Situations can arise in which a pipeline is extending another pipeline, but wants a particular task to do something different. This task overloading is achieved simply by defining the task again in the current pipeline:

extend first_pipeline

first:
        code.py:
                print 'this is the first task'

In this case, we have overloaded first task from earlier to print out a different message.

Variable and function references

As alluded to in earlier sections, variables and functions are important to writing modular, readable, and maintainable pipelines. Here we discuss the guts of how variables, variable references, and function invocations are handled and resolved.

Syntax

Much like in bash and make, variables and functions are references using $<name> or ${<name>}, where the name is the name of the variable or function. Functions have the additional requirement of parentheses which contain the input arguments: $<fxn_name>(<args>) or ${<fxn_name>}(<args>).
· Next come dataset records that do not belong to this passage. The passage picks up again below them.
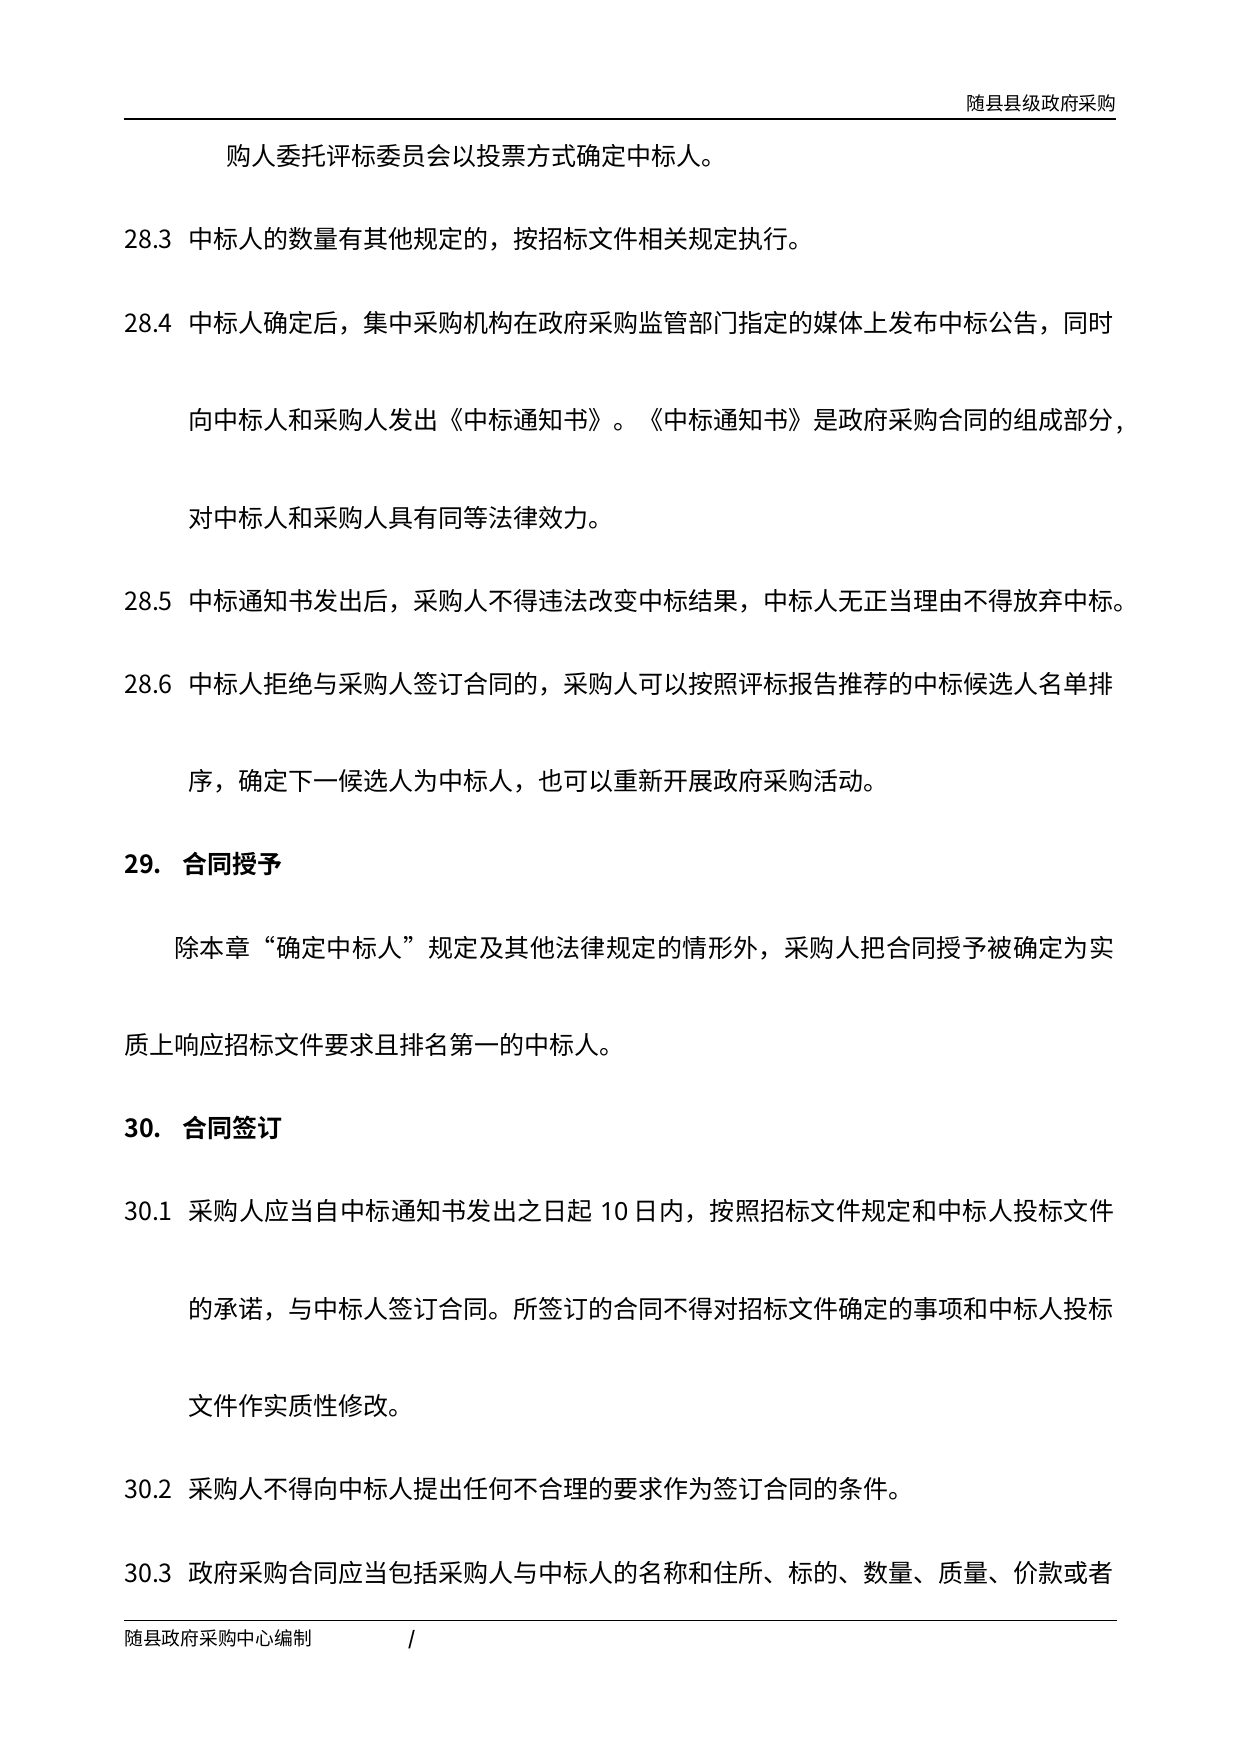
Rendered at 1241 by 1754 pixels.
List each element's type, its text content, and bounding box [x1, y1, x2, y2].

list 中标人确定后，集中采购机构在政府采购监管部门指定的媒体上发布中标公告，同时向中标人和采购人发出《中标通知书》。《中标通知书》是政府采购合同的组成部分,对中标人和采购人具有同等法律效力。 [124, 289, 1116, 549]
list 中标通知书发出后，采购人不得违法改变中标结果，中标人无正当理由不得放弃中标。 [124, 567, 1116, 632]
list 合同签订 [124, 1094, 1116, 1159]
list 采购人应当自中标通知书发出之日起10日内，按照招标文件规定和中标人投标文件的承诺，与中标人签订合同。所签订的合同不得对招标文件确定的事项和中标人投标文件作实质性修改。 [124, 1177, 1116, 1437]
list 采购人不得向中标人提出任何不合理的要求作为签订合同的条件。 [124, 1456, 1116, 1521]
list 合同授予 [124, 831, 1116, 896]
text 除本章“确定中标人”规定及其他法律规定的情形外，采购人把合同授予被确定为实质上响应招标文件要求且排名第一的中标人。 [124, 914, 1116, 1076]
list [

Variable and function names can consist of one or more alphanumeric or underscore characters. The second reference form using curly braces allows the use of variables in places where there is no whitespace: foobar_${iternum}.txt.

Available functions

Executing shell commands

The $(x) command executes command x and evaluates to the standard out produced by the execution. To be valid, the command must produce exactly one line of text.

cmd = gcc
t1:
        code.sh:
                ls -lh $(which $cmd)

In this example, the which command is run. Notice that flex variables can be used within functions.

Accessing resources in the namespace

The $PLN(x) function will resolve to the absolute path to the resource x within the pipeline namespace. So, if the pipeline namespace is /tmp/foobar, then $PLN(x) = /tmp/foobar_x.

Accessing resources in `other` namespaces. At times it may be necessary for one pipeline to access a resource in another pipeline’s namespace. The $PLN(p,r) function can be used for this purpose. Here the function accepts two arguments. p is the name of the pipeline (which must be mentioned in a use statement) and r is the resource name. For example, in the following code:

use phase1 as p1

p2_task: p1.t1
        code.sh:
                head $PLN(p1,foobar.txt)

p2_task will access the file foobar.txt in the namespace of the phase1 pipeline.

Resolution rules

Variable and function references are resolved in two places:

  • The right-hand side of variable assignments
  • Anywhere inside blocks

Consider the following example pipeline:

my_site_packages=$(which python | basedir)/lib/site-packages

iter_num=10

download:
        export:
                PYTHONPATH=$my_site_packages
        code.py:
                import mylib
                mylib.run($iter_num)

In it, a number of flex variables and functions are used. Notably, the reference to $iter_num is resolved to 10 before the python code is called.

Global vs. block scope

Any variables defined in or changed in export blocks do not retain those affects outside of the task in which they appear.